Un voto che conferma l’attaccamento del popolo boliviano al Partito socialista, il Mas, ma senza Evo Morales e le oligarchie corrotte. Questa in estrema sintesi una delle ragioni della schiacciante vittoria di Luis Arce, candidato del Mas, alle ultime elezioni in Bolivia, secondo il vescovo di Pando, Eugenio Coter.
Due sono le ragioni che hanno spinto l’elettorato verso questo orientamento, argomenta con noi al telefono il vicario apostolico: «anzitutto la non credibilità dell’alternativa rappresentata dall’Alleanza Comunidad Ciudadana, o Citizen Community di Carlos Mesa, e poi il fatto che l’area rurale, con i suoi piccoli e medi agricoltori, è da sempre una roccaforte del Partito socialista: le classi medio basse si sono identificate nel progetto del Mas, ripulito della classe dirigente di Morales».
La vittoria schiacciante di Luis Arce candidato del Movimento Al Socialismo, con oltre il 52% dei voti, ha sorpreso molti osservatori, compresa la stessa Conferenza Episcopale Boliviana.
Ma è chiaro che «una volta allontanato Evo Morales dal movimento, la gente ha continuato a credere nel partito senza “la cupola” della nomenclatura che reggeva il Paese al di fuori di ogni etica».
Si tratta anche di un «voto di protesta, di fronte alla non credibilità di Jeanine Áñez Chávez, Presidente ad interim dopo la “cacciata” di Morales. Janine secondo il vescovo non aveva favorito in nessun modo il popolo, anzi «è stata dalla parte dell’agro-business industriale. I piccoli contadini non si sono più sentiti rappresentati».
La Bolivia rimane un Paese contadino con enormi potenzialità e grandi ricchezze naturali, tutte da sviluppare, però. La Chiesa si interessa a fondo delle questioni socio-economiche che riguardano il popolo, rischiando in prima persona, e non stupisce che un pastore abbia a cuore anche l’aspetto politico per la difesa degli interessi degli ultimi: «il comandamento di amare Dio – spiega Coter – ci chiede anche di servire il prossimo». E lo si serve anche tramite il dialogo con la classe dirigente.
«Adesso in Bolivia si aprono nuovi scenari: c’è tutta una partita da giocare, adesso conosciamo qualcosa delle squadre che entreranno in campo», dice.
A proposito del futuro del Paese e della direzione da favorire, il vescovo afferma: «Io credo che dovremmo andare verso una socialdemocrazia, dove lo Stato è un regolatore e facilitatore nel generare processi economici, ma non un gestore assoluto.
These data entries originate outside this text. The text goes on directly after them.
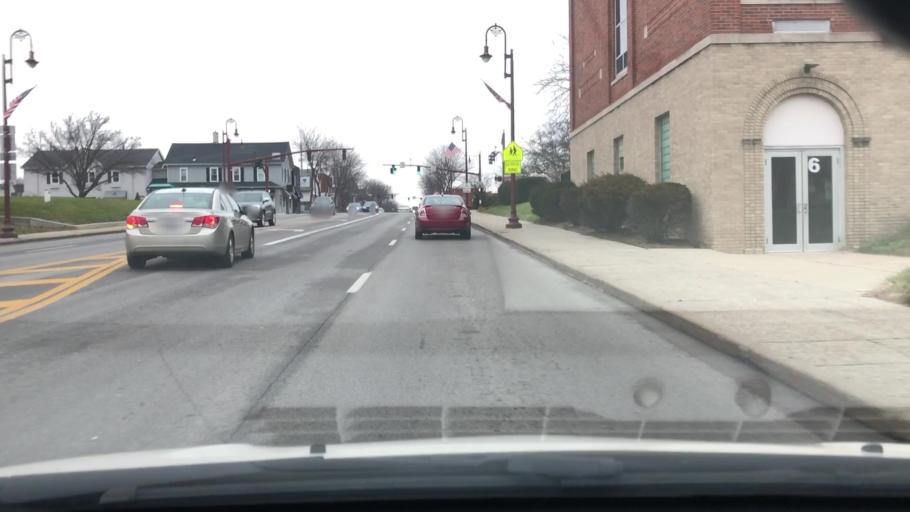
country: US
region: Ohio
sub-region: Lucas County
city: Maumee
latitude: 41.5603
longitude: -83.6524
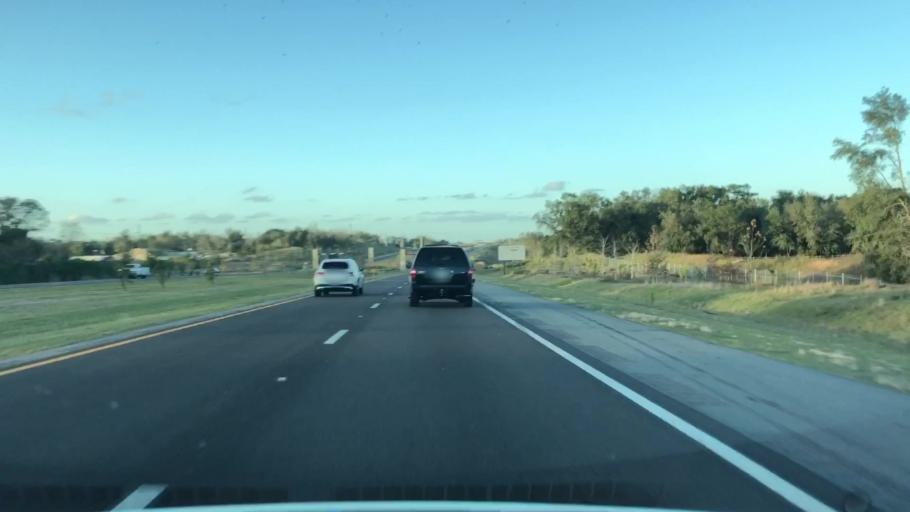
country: US
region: Florida
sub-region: Orange County
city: Zellwood
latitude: 28.7184
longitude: -81.5621
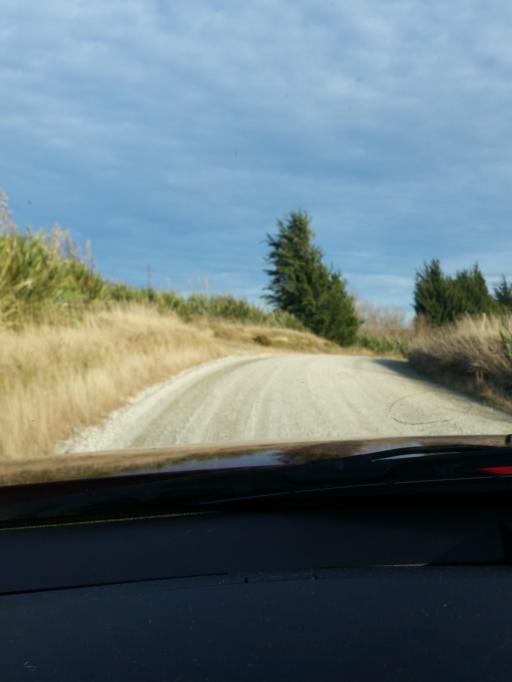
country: NZ
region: Southland
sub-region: Gore District
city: Gore
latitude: -46.2244
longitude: 168.7804
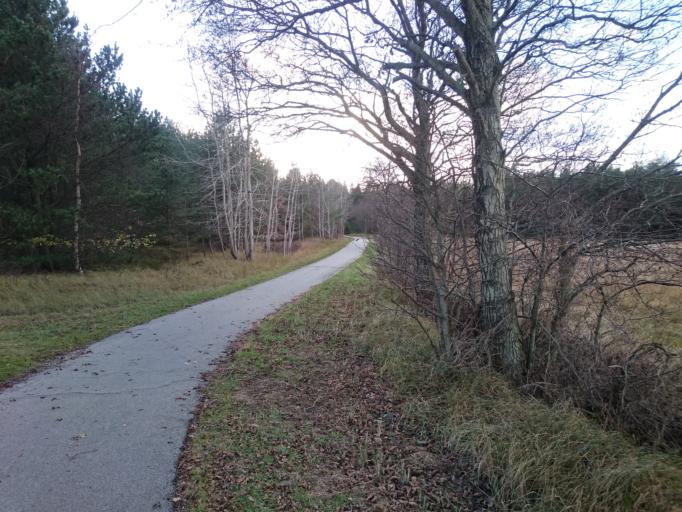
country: DK
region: North Denmark
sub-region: Frederikshavn Kommune
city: Skagen
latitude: 57.7053
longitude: 10.5244
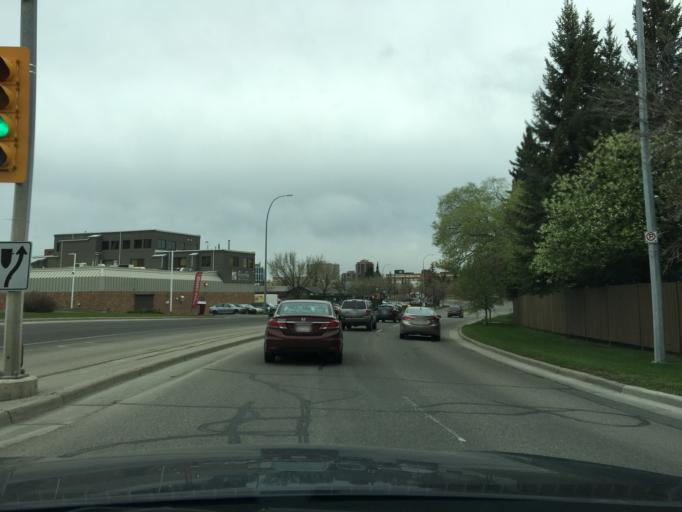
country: CA
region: Alberta
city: Calgary
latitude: 50.9551
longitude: -114.0679
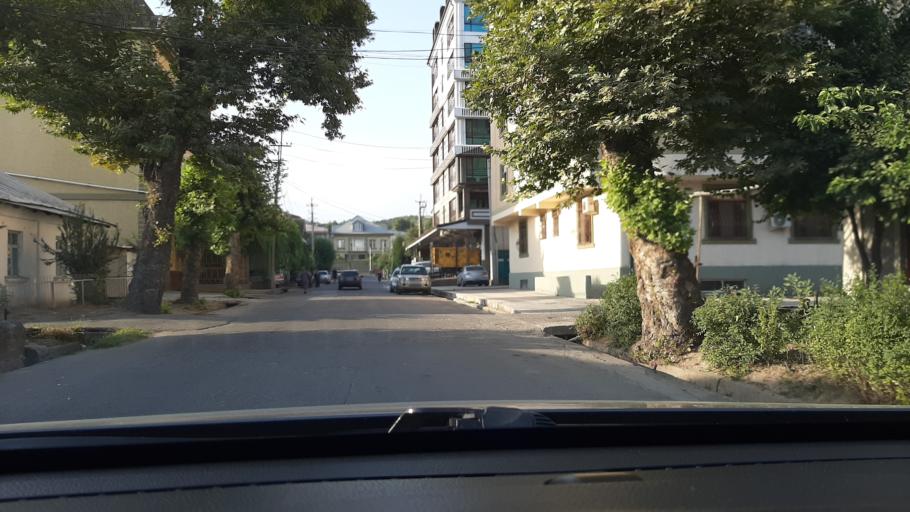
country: TJ
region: Dushanbe
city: Dushanbe
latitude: 38.5662
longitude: 68.8118
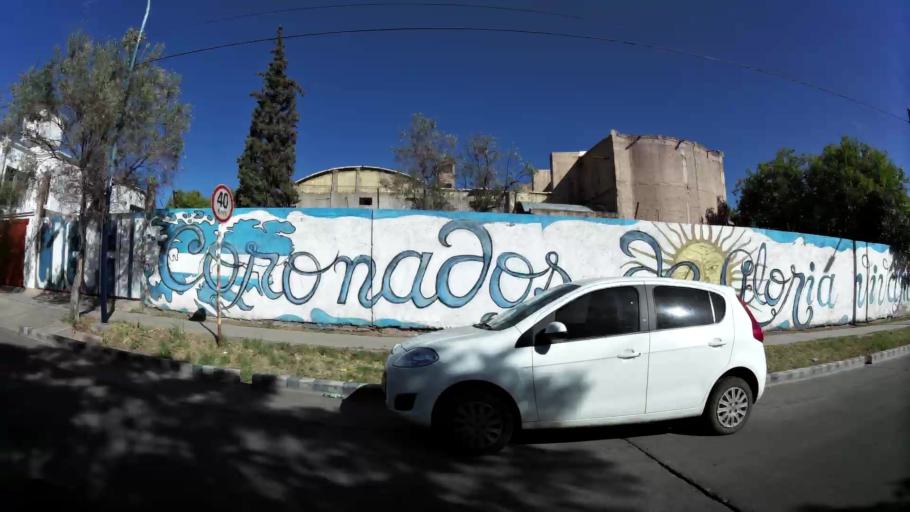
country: AR
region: Mendoza
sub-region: Departamento de Godoy Cruz
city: Godoy Cruz
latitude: -32.9217
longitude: -68.8418
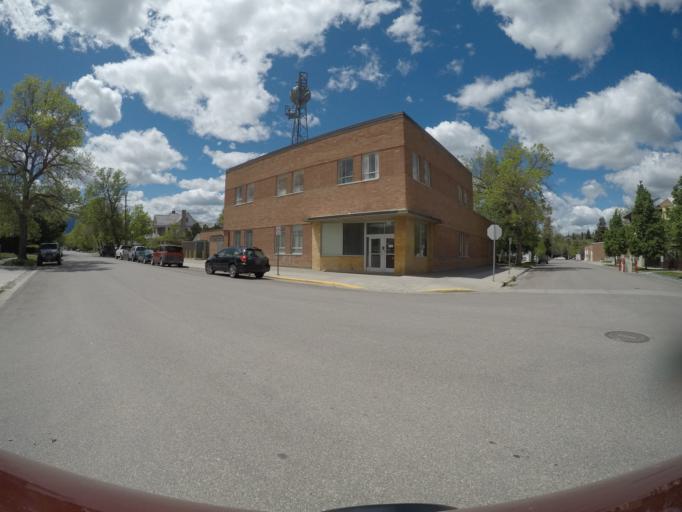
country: US
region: Montana
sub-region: Park County
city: Livingston
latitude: 45.6601
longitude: -110.5623
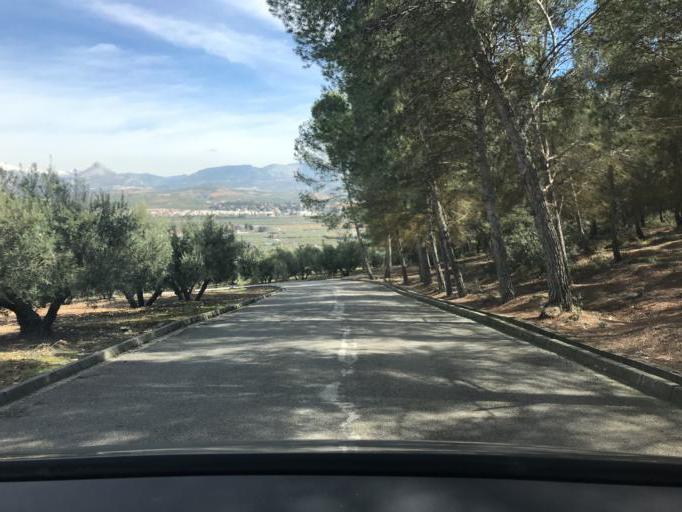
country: ES
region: Andalusia
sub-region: Provincia de Granada
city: Atarfe
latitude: 37.2499
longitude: -3.6793
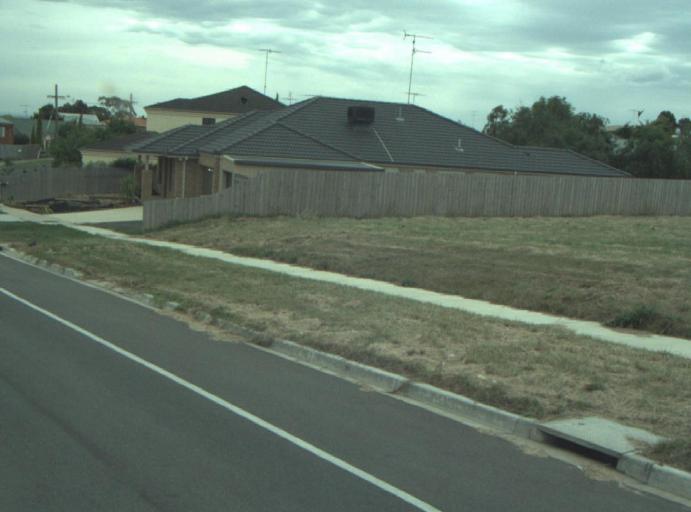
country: AU
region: Victoria
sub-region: Greater Geelong
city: Leopold
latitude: -38.1958
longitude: 144.4622
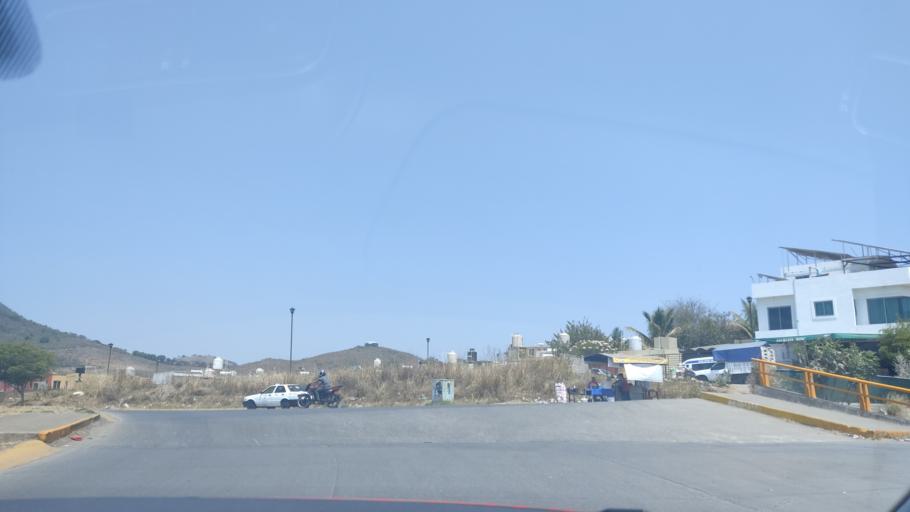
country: MX
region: Nayarit
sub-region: Tepic
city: La Corregidora
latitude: 21.4939
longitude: -104.8208
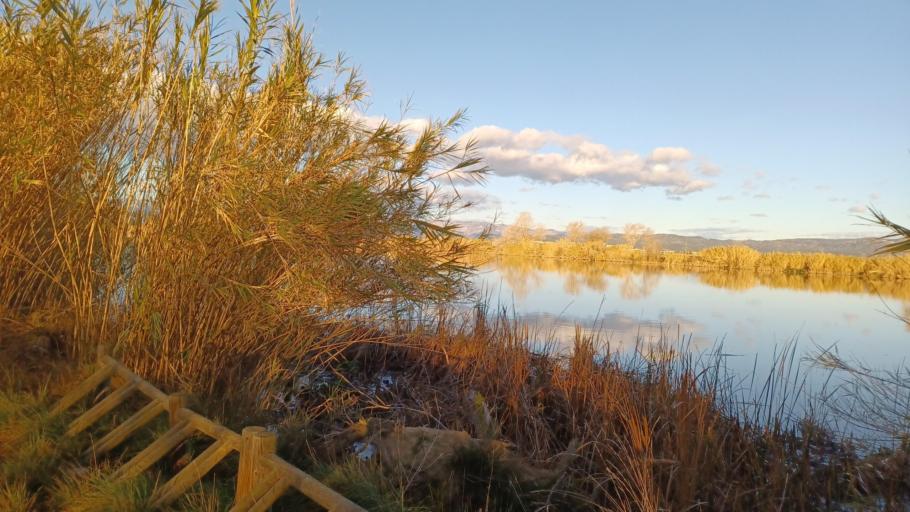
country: ES
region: Catalonia
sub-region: Provincia de Tarragona
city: Deltebre
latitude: 40.7194
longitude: 0.6662
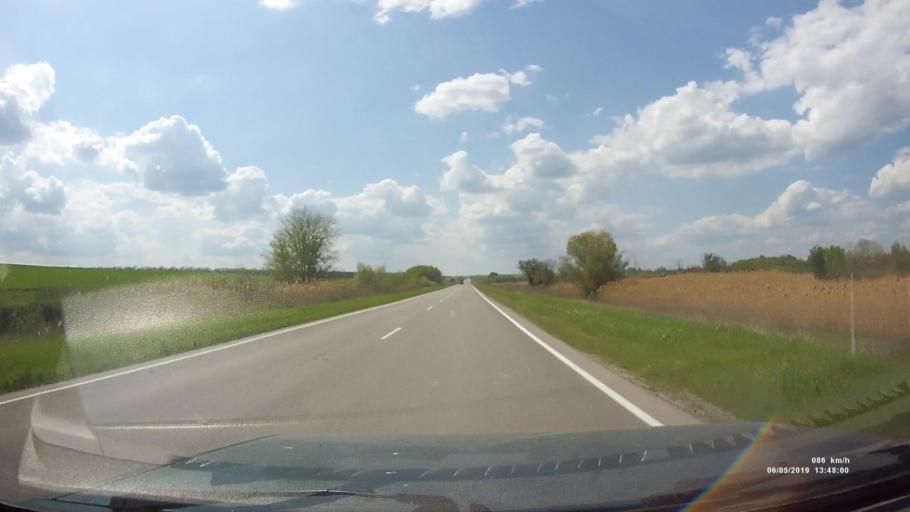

Serve uno Stato che non sia padrone delle imprese e una riforma per l’indipendenza dei poteri contro la corruzione».
Certo, il presidente uscito dalle urne, Arce, «come ideologia è della linea più dura – spiega Coter – quella comunista, lo dice lui stesso, apertamente, e in questo senso la linea delle imprese di Stato è una probabilità».
Però c’è un margine di dialogo con l’attuale Parlamento, spiega il vescovo: «in questi mesi è cresciuta molto la forza dell’opposizione, per cui il governo è più controllato. E questo può essere uno spazio di dialogo anche per la Chiesa. C’è spazio per pensieri diversi in cui la Chiesa può continuare a far sentire la sua voce critica».
Inoltre, la crisi economica che si intravede pone «in un atteggiamento di maggior necessità di dialogo e rafforzamento sociale: genera una obbligata umiltà».
Continua a non esserci eguaglianza sociale nel Paese: «la classe politica anche durante il predominio del Mes era diventata una nomenclatura con la k. La prima vittime di questo sistema è stata la stampa, nel 2005/2006. Con la Chiesa ci hanno provato mille volte ma abbiamo resistito».
Una delle sfide per il futuro «è l’agricoltura diversificata, popolare e sussidiata tramite tagli alle imposte e apertura dei mercati. Sostenere la piccola e media agricoltura. E poi bisogna generare tutta la matrice produttiva». La strada della ripresa è lunga in Bolivia, ma la speranza è enorme e il cambiamento incoraggiante.